E.g. My discovery the other day that out of the box C# System.Text.Json can't serialize System.Exception without writing a custom serializer [0] (since 2020, because .NET fix speed...). NewtonSoft handles it fine. (Had wanted a quick-and-dirty debugging dump of properties)

[0] https://github.com/dotnet/runtime/issues/43026

1 comments

A serializer cannot make a reasonable assumption about how an exception should be serialized on the user's behalf, let alone deserialized. Newtonsoft had and still has quite a few problematic defaults where people can inadvertently weaken privacy and security of the implementation, which System.Text.Json is opinionated in solving.

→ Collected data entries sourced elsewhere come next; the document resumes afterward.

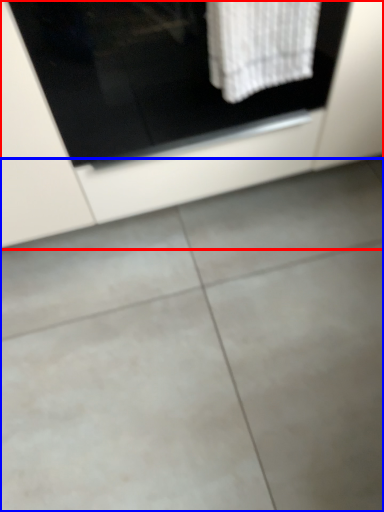
Question: Which object is further to the camera taking this photo, cabinetry (highlighted by a red box) or concrete (highlighted by a blue box)?

Choices:
 (A) cabinetry
 (B) concrete

Answer: (B)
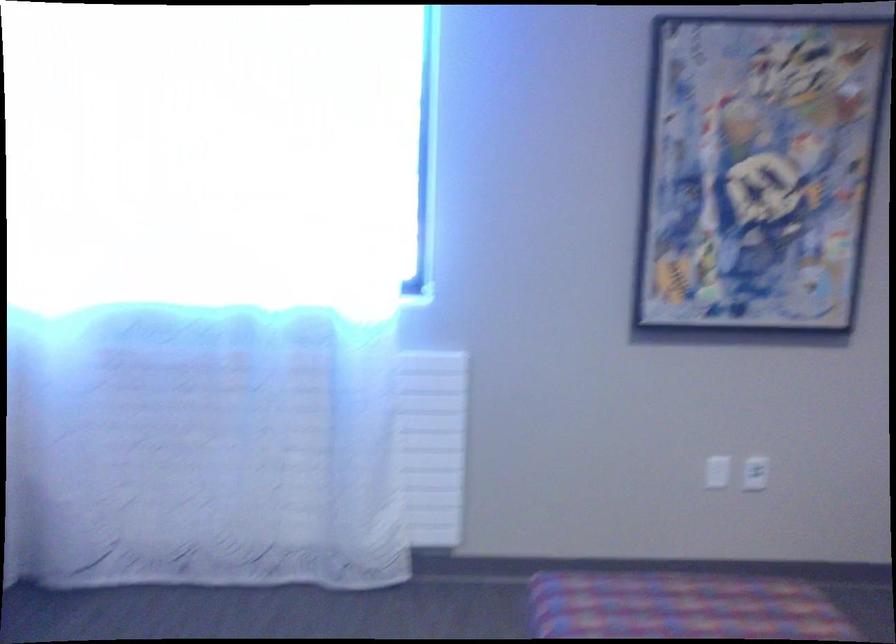
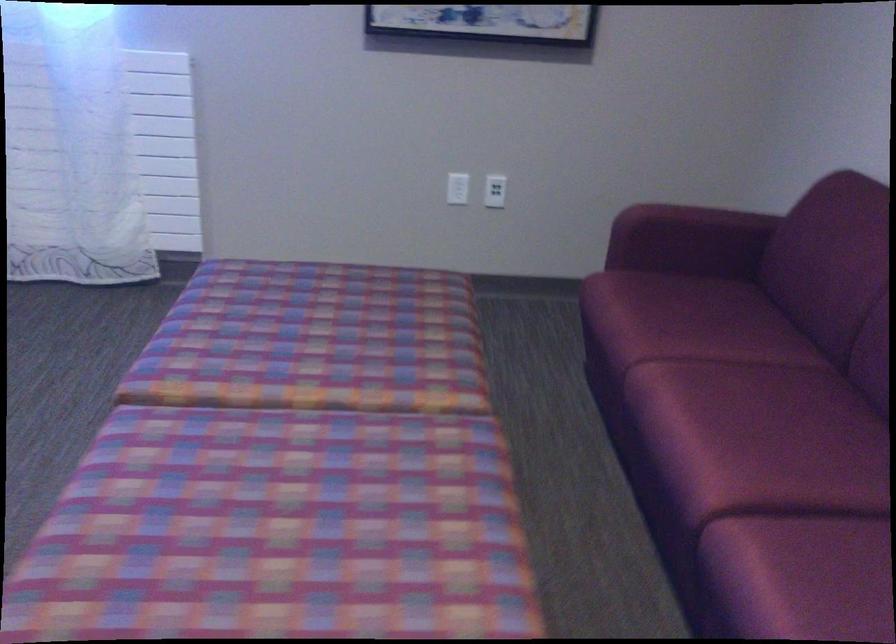
Question: What movement of the cameraman would produce the second image?

Choices:
 (A) Left
 (B) Right
 (C) Forward
 (D) Backward

Answer: (B)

If you are okay with risks that come from including exception's message in data sent over the network (e.g. not publicly exposed), then defining a custom converter is trivial (it's like 10-15 lines and adding it to serializer options), or you could simply .ToString/.Message it and include that in the payload instead. It's a minute thing.

As for exception deserialization, that's a gross feature misuse and not something that should be done.

To me, it feels like an abuse of "you shouldn't be doing that"-ism.

A serializer should generate a sane serialization of whatever I throw at it. Or at least have an option that allows me to force that.

If I then choose to send that serialization somewhere unreasonable, that's on me.

In my case, I was hacking in C#-on-top-of-another-environment, so didn't have full access to reimplement stuff, without jumping through additional hoops.

That said, absolutely agreed on de-serialization, as larger opportunities for footguns abound.